## TASK DETAILS:
Extract every line below that contains the word "from".

START RECORDS FOR THIS TASK

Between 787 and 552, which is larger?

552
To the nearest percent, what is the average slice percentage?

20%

END RECORDS FOR THIS TASK
START RECORDS FOR THIS TASK

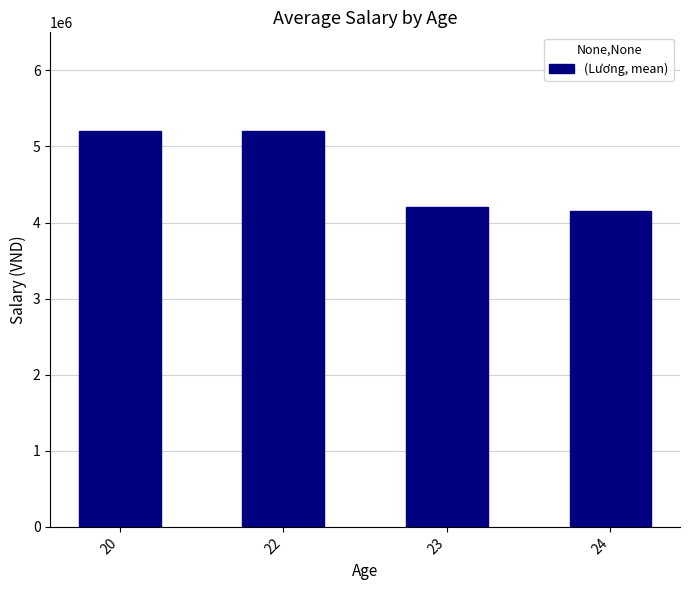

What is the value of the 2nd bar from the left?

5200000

END RECORDS FOR THIS TASK

## ANSWER SPACE:
What is the value of the 2nd bar from the left?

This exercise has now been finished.